# DOCUMENT SEGMENT:

● ● ● ● ●

Usage
Performance Tracer intentionally does not prescribe a fixed analysis methodology.
The generated event model is designed to support workload-specific analysis and custom metrics depending on what you are trying to understand or optimize.
A typical analysis session usually follows a progression similar to this:
- Execute workloads
- Inspect run-level metrics
- Investigate query behavior
- Detect anomalies
- Compare runs
Step 1: Execute workloads
Performance analysis becomes significantly more useful when multiple executions can be compared.
For that reason, workloads are typically executed using explicit RUN_ID values.
Example:
PERF_TRACER_RUN_ID: no-bufferTypical scenarios include:
- comparing cache strategies
- evaluating feature enablement
- testing datasource implementations
- measuring optimization impact
Example execution set:
| Run ID | Configuration |
|---|---|
| no-buffer | Buffer manager disabled |
| buffer-normal | Disk buffer enabled |
| buffer-rocks | RocksDB buffer enabled |
In most situations realistic workloads tend to provide more meaningful results than isolated synthetic benchmarks because they capture interactions between execution planning, buffering, source activity and other engine components.
Step 2: Inspect run-level metrics
Analysis usually starts from a broad view before moving into individual query behavior.
RUN_SUMMARY aggregates execution information at run level and helps determine whether different executions behave differently before drilling down into specific queries.
SELECT
RUN_ID,
QUERIES,
TOTAL_DURATION_NANOS,
SOURCE_CALLS,
BUFFER_EVENTS
FROM RUN_SUMMARY
ORDER BY TOTAL_DURATION_NANOS;Example output:
| RUN_ID | TOTAL(ms) | SOURCE_CALLS | BUFFER_EVENTS |
|---|---|---|---|
| no-buffer | 346 | 659 | 0 |
| buffer-rocks | 357 | 659 | 152 |
| buffer-normal | 370 | 659 | 154 |
In this example all executions generated similar source activity while buffering introduced additional activity without providing measurable benefit for this particular workload.
At this stage the objective is simply determining whether measurable differences exist between runs.
Step 3: Investigate query behavior
Global metrics may hide localized regressions.
Two executions can have similar total duration while a small subset of queries behaves very differently.
QUERY_PROFILE exposes query duration relative to the average behavior of its own execution.
SELECT *
FROM QUERY_PROFILE
WHERE RUN_ID='buffer-rocks'
ORDER BY VS_RUN_AVG_RATIO DESC;Example interpretation:
| Ratio | Meaning |
|---|---|
| 1.0 | Average query behavior |
| >1.0 | Slower than run average |
| <1.0 | Faster than run average |
Higher ratios indicate queries consuming a disproportionate amount of execution time and are often good candidates for deeper investigation.
Step 4: Detect anomalies
Not every slow query necessarily represents a problem.
Small timing variations naturally occur between executions.
QUERY_OUTLIERS applies heuristic filtering to reduce noise and focuses on queries behaving significantly worse than the rest of their own run.
SELECT *
FROM QUERY_OUTLIERS
ORDER BY DURATION_NANOS DESC;The objective is not simply ranking queries by duration, but identifying execution behavior that deviates from expected patterns.
Step 5: Compare runs
Once multiple executions have been collected, comparisons can be performed across runs.

● ● ● ● ●

# INPUT:

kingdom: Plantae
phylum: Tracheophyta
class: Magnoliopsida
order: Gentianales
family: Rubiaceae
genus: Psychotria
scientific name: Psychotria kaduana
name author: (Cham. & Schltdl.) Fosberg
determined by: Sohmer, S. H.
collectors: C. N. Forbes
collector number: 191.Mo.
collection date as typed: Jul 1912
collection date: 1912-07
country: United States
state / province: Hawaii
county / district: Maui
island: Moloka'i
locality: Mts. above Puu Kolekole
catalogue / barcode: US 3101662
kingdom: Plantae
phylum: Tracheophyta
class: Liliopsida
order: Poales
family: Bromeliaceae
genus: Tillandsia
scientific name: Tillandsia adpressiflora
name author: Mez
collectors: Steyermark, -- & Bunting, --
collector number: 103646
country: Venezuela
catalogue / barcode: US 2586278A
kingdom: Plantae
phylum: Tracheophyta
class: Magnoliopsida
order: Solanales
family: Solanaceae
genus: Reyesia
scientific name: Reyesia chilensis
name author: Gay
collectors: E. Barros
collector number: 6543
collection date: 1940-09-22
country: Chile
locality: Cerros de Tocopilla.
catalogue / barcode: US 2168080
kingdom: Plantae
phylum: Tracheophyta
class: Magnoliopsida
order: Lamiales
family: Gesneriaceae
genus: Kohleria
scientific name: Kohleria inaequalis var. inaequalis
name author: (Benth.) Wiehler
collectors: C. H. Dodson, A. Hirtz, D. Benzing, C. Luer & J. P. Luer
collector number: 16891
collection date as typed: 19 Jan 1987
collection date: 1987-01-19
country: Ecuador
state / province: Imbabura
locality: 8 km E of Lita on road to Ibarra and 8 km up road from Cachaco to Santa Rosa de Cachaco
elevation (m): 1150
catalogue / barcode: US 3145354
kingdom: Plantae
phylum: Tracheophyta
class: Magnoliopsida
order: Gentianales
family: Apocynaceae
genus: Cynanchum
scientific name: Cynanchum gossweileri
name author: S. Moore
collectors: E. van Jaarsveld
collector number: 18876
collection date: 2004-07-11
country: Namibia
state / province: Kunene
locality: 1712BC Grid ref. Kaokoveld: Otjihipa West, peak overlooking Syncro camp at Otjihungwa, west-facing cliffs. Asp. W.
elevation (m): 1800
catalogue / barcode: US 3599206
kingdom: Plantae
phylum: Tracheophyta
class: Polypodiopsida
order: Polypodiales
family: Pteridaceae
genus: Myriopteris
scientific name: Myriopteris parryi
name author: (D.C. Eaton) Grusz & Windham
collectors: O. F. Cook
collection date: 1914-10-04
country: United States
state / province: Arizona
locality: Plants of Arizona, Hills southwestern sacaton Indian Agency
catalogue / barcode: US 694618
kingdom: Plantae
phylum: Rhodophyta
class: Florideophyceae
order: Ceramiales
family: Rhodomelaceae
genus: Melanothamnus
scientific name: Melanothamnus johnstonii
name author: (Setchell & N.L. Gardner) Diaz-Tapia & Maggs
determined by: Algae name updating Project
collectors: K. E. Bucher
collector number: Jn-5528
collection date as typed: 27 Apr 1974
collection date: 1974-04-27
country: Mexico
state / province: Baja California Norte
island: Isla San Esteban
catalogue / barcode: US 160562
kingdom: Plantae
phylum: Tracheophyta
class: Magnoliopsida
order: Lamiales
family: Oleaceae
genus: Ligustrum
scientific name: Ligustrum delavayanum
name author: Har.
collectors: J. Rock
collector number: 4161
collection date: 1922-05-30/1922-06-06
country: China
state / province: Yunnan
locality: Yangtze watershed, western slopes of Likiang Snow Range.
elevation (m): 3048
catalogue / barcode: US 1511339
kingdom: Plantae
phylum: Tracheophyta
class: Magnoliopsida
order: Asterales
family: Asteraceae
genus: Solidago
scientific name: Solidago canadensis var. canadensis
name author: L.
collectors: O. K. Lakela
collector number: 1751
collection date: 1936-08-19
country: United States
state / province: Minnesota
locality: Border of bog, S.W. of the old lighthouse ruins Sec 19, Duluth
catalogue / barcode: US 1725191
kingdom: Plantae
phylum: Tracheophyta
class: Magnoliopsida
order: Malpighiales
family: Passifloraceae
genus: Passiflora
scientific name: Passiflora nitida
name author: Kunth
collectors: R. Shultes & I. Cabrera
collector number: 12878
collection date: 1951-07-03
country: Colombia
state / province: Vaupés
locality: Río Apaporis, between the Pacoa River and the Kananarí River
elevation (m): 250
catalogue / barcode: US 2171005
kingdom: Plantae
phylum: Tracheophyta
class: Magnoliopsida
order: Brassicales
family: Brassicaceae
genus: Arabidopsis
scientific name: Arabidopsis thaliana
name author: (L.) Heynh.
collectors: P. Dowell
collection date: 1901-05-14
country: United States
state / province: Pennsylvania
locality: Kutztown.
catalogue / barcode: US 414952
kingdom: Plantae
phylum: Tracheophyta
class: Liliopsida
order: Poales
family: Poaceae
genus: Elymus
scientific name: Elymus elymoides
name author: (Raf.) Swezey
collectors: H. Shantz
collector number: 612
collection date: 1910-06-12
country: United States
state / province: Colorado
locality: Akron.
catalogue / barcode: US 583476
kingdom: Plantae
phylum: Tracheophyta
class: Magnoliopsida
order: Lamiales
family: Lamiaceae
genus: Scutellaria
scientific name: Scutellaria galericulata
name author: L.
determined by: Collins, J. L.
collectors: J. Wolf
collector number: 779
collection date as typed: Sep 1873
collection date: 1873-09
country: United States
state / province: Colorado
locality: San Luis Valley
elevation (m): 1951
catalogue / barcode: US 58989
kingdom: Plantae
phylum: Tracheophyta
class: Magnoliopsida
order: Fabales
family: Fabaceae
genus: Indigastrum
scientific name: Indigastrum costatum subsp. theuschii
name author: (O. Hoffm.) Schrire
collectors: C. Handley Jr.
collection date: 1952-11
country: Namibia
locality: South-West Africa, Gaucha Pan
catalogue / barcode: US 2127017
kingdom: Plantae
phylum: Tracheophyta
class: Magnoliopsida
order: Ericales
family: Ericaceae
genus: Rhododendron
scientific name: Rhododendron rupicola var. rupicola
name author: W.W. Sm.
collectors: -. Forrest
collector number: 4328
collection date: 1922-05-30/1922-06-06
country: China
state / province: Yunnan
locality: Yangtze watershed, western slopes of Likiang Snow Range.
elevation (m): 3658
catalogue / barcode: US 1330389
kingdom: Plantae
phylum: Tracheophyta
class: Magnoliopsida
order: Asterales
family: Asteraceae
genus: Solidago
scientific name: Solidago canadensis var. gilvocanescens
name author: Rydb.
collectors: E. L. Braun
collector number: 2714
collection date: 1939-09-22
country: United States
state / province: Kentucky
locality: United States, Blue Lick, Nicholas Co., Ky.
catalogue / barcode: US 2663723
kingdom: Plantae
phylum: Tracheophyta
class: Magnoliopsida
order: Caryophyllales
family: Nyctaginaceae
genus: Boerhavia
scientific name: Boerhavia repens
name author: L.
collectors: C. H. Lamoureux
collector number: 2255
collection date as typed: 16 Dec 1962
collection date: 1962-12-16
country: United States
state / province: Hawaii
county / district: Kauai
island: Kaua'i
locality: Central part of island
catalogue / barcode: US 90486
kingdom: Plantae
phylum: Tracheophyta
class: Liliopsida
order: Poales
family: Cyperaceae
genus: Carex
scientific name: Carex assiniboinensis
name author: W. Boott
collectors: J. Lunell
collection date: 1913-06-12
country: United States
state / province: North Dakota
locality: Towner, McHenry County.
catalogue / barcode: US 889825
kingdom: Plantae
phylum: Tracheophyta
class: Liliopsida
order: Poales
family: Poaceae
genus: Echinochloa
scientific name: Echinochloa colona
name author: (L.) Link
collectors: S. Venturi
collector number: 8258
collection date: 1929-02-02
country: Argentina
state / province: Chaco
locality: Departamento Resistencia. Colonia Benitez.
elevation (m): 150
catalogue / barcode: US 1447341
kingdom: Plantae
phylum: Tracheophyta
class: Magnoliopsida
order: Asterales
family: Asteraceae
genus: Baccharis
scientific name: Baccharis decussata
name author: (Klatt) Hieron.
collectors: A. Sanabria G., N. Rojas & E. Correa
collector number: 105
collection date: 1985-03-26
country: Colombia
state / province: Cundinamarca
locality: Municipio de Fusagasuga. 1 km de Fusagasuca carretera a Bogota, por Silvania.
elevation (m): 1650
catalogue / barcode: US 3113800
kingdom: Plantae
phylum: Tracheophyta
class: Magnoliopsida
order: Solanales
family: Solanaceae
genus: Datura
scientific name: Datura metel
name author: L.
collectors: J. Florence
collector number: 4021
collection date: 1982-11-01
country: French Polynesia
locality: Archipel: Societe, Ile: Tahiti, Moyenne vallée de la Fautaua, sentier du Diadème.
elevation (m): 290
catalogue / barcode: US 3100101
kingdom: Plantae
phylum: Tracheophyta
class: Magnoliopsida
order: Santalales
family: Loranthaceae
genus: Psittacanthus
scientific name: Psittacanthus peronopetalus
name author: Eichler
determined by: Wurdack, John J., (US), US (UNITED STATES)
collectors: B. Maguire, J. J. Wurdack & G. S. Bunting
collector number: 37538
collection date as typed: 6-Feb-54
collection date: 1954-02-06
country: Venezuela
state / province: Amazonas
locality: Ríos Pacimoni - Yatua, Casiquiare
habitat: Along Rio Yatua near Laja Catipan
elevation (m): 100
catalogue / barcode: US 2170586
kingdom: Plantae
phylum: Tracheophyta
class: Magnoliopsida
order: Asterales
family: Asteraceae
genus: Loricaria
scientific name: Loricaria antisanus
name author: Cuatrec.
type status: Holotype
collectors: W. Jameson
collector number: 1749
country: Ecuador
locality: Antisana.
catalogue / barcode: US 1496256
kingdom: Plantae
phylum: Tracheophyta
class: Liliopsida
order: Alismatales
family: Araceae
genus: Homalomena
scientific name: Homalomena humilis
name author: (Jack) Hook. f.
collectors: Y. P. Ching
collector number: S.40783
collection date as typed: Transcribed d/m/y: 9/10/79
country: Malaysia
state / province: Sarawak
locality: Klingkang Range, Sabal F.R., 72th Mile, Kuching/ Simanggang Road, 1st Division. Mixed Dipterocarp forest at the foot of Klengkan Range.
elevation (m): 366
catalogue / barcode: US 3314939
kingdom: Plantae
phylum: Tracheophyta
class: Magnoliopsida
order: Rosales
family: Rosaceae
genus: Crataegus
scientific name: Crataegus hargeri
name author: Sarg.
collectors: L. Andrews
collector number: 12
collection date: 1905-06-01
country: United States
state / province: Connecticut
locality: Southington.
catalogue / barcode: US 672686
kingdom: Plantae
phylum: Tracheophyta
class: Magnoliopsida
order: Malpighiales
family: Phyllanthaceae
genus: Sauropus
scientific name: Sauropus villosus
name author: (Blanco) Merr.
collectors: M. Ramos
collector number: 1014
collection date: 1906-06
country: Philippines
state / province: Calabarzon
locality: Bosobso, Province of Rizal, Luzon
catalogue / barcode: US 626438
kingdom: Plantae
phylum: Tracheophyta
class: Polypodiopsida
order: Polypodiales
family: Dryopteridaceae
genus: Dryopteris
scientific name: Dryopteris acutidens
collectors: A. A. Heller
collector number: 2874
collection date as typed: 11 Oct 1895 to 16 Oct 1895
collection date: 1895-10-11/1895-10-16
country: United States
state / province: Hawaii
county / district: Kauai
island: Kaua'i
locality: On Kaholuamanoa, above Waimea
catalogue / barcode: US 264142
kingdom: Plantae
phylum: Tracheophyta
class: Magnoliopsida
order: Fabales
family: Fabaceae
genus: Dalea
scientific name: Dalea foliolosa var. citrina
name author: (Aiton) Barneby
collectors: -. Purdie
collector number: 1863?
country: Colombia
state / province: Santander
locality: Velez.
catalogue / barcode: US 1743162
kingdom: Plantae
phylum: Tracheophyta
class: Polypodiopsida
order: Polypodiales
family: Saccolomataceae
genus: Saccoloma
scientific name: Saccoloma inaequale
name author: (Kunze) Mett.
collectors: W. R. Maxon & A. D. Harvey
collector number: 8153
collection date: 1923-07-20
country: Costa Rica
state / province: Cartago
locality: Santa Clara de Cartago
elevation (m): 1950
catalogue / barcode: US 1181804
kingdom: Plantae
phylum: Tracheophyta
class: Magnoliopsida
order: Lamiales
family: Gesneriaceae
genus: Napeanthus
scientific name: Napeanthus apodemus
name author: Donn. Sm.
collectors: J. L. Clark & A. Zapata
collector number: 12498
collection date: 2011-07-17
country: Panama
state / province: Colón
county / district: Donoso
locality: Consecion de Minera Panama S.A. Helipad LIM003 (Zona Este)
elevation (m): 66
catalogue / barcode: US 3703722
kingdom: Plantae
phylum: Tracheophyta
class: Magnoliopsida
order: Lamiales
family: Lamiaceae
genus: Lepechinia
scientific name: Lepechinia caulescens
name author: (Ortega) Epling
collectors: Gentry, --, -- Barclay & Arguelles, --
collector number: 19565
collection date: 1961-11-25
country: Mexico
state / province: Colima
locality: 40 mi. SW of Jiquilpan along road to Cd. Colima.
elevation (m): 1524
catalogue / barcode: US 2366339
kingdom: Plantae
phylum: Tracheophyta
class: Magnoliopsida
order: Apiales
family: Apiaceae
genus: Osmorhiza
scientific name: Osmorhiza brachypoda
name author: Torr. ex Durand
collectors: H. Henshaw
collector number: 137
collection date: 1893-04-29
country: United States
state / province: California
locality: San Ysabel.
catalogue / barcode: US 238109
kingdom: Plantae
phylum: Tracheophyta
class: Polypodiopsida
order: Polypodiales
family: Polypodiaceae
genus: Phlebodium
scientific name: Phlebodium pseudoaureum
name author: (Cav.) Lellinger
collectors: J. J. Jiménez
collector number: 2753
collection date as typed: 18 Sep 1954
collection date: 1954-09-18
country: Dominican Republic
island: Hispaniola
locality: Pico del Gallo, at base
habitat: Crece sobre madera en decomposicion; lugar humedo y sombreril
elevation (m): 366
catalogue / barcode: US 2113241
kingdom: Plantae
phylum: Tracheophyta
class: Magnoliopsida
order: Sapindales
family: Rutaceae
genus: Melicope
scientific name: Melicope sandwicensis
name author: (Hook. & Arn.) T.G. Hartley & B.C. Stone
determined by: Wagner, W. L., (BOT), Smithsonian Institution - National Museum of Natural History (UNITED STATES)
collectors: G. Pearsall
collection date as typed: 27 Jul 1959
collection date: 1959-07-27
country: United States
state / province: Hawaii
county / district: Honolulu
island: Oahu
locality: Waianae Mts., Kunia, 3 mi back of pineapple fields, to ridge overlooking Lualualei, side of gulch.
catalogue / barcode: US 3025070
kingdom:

● ● ● ● ●

# PROBLEMS TO WORK ON:
(1) Can you copy the records word for word, from the line with "collection date: 1987-01-19" up to and including the line with "state / province: Arizona"?
(2) What comes next in the Performance Tracer usage guide? Continue it from its last sentence.

# TASK-BY-TASK RESULTS:
(1)
collection date: 1987-01-19
country: Ecuador
state / province: Imbabura
locality: 8 km E of Lita on road to Ibarra and 8 km up road from Cachaco to Santa Rosa de Cachaco
elevation (m): 1150
catalogue / barcode: US 3145354
kingdom: Plantae
phylum: Tracheophyta
class: Magnoliopsida
order: Gentianales
family: Apocynaceae
genus: Cynanchum
scientific name: Cynanchum gossweileri
name author: S. Moore
collectors: E. van Jaarsveld
collector number: 18876
collection date: 2004-07-11
country: Namibia
state / province: Kunene
locality: 1712BC Grid ref. Kaokoveld: Otjihipa West, peak overlooking Syncro camp at Otjihungwa, west-facing cliffs. Asp. W.
elevation (m): 1800
catalogue / barcode: US 3599206
kingdom: Plantae
phylum: Tracheophyta
class: Polypodiopsida
order: Polypodiales
family: Pteridaceae
genus: Myriopteris
scientific name: Myriopteris parryi
name author: (D.C. Eaton) Grusz & Windham
collectors: O. F. Cook
collection date: 1914-10-04
country: United States
state / province: Arizona

(2)
Example dimensions frequently compared include:
- total execution duration
- source activity
- buffering overhead
- query distributions
- detected outliers
- system metrics
- resource utilization
The objective is usually not identifying which execution is faster, but understanding the reason behind behavioral differences.
Custom metrics
Performance Tracer intentionally exposes low-level execution information instead of enforcing predefined KPIs.
Different workloads frequently require different interpretations and optimization criteria.
Users are encouraged to create workload-specific metrics and custom analytical views.
Examples:
- rows processed per source
- cache efficiency indicators
- source-to-buffer ratios
- query distribution statistics
- workload-specific scoring functions
The built-in views provided by Performance Tracer should be considered a starting point rather than a complete analytical model.
Advanced analysis patterns
Performance Tracer intentionally exposes low-level execution information and does not enforce a specific interpretation model.
Different workloads frequently require different analysis criteria and different optimization strategies.
The following examples illustrate how raw execution metrics can be translated into tuning decisions.
Source filtering efficiency
When implementing custom data sources, especially JavaScript-based data sources, one useful signal is the difference between:
ROWS_READROWS_RETURNED
Both metrics are available through source execution events.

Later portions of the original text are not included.